Well, it’s official… I’m going through premature menopause. Yep… that’s right. My body thinks it’s an old lady. I have news for you, body. You’re still only 31, and it’s time you start acting like it!
I met with my reproductive endocrinologist today to read the labs I had drawn last week. I’m a bit anemic, my thyroid looks good, and everything else was screaming “YOUR OVARIES DON’T WORK ANYMORE!!!” Yea, thanks. I had no idea… I thought the whole me randomly catching on fire from the inside thing was a sign of virility. No? Oh, those are hot flashes? Awesome.
So, for those of you who have never experienced a hot flash, let me break it down for you. Imagine yourself sitting in a movie theater. You have on a jacket because, as is typical with movie theaters, it’s chilly in there. Shortly after the previews start to roll, it feels like you’ve lit yourself on fire from the inside. You take off the jacket. A sweat ‘stache sprouts on your upper lip. Every square inch of your skin is suddenly clammy. It’s literally all you can do to not rip every stitch of clothing from your body and throw your naked burning self onto the cool concrete floor. But don’t let anyone see that you feel like you’re inside an incinerator. No, that would be embarrassing. And by the end of the first preview, you have your jacket back on because everything has returned to normal. That is what a hot flash is like. I’ve learned to dress in layers.

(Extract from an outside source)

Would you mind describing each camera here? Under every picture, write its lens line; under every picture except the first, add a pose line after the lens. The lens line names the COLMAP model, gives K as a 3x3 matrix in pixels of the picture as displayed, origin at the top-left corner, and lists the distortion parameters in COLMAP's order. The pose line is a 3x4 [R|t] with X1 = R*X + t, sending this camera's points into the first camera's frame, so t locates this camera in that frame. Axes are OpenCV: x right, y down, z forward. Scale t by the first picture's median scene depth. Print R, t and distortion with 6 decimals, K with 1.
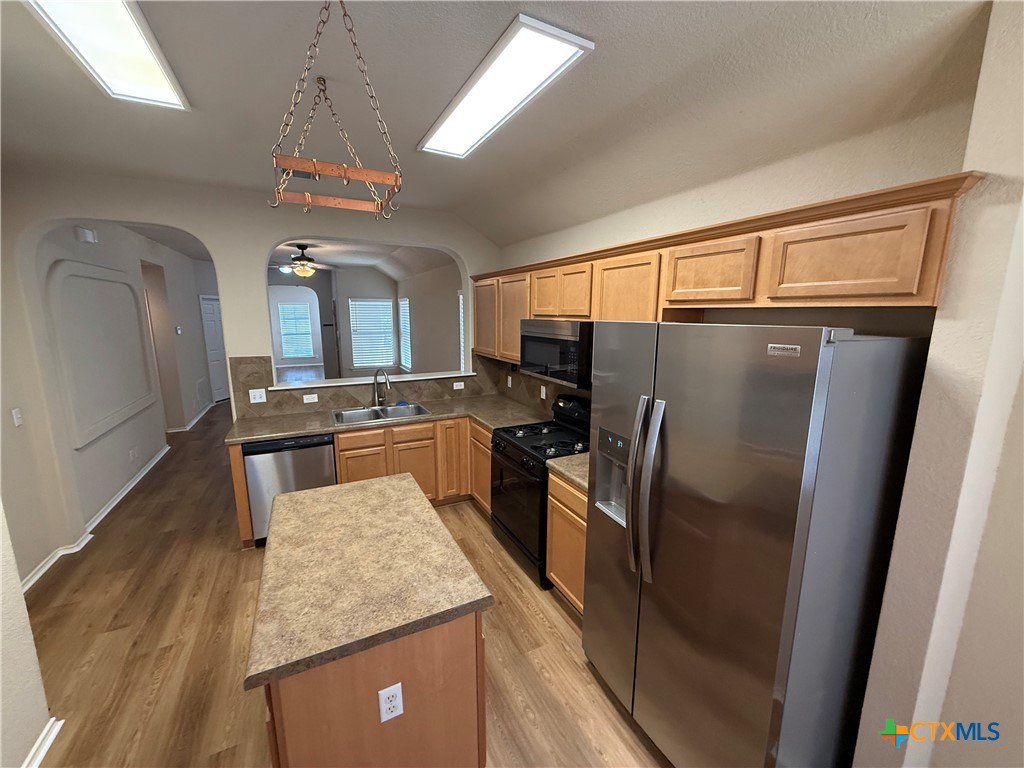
lens RADIAL K [[406.6, 0, 507.8], [0, 406.6, 387.3], [0, 0, 1]] dist [-0.000351, 0.000198]
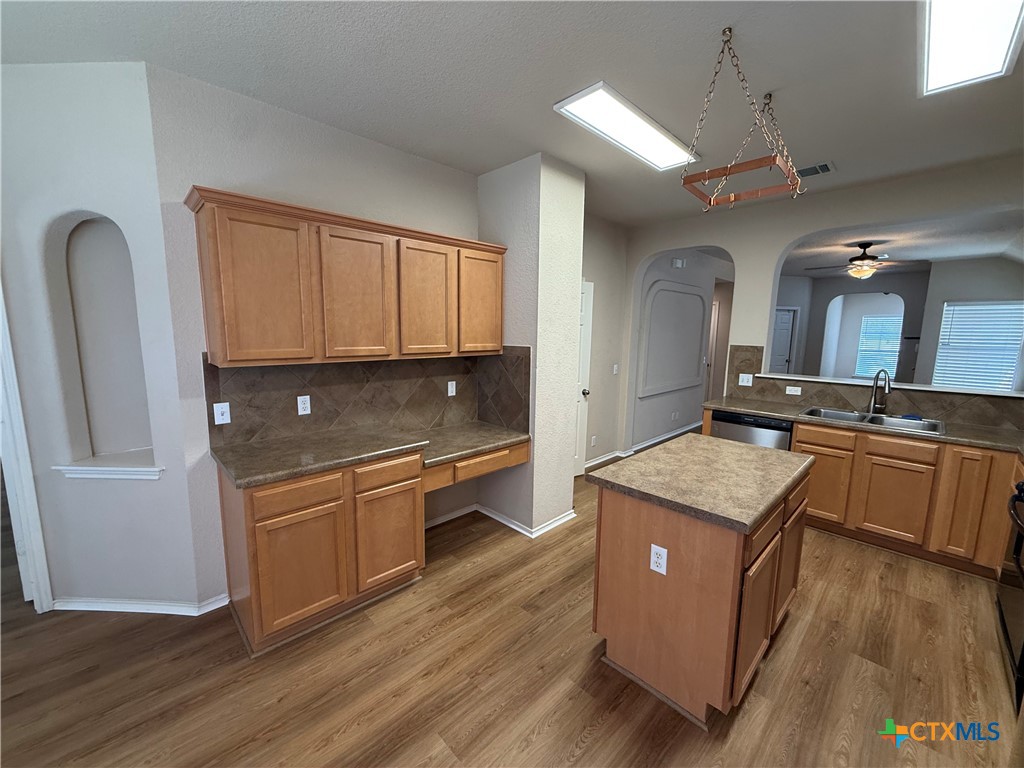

When I was in Germany recently, it was hard to sleep some nights because of the hot flashes. I’ve always put off a lot of heat when I sleep anyway, and my inferno husband just adds to the madness. So when I had a hot flash at night, it was absolutely brutal. I must have been a nightmare to sleep with.
But I’ve decided to make nice with the fire raging inside my body. That is to say that I’ve decided to squelch it. I’m going on hormones. It’s like birth control, but less hormones, and having absolutely nothing to do with preventing pregnancy. No, no. We’re not trying to prevent pregnancy at this point. Quite the opposite.
Long story somewhat shorter… I get to be on hormones for as long as I don’t want to go through menopause- probably the next 20 years or so. There are a lot of benefits and some health risks, but those seem minimal. And there are more health risks if I don’t go on hormones. In short, the hormones make the menopause go away, and that’s the desired outcome.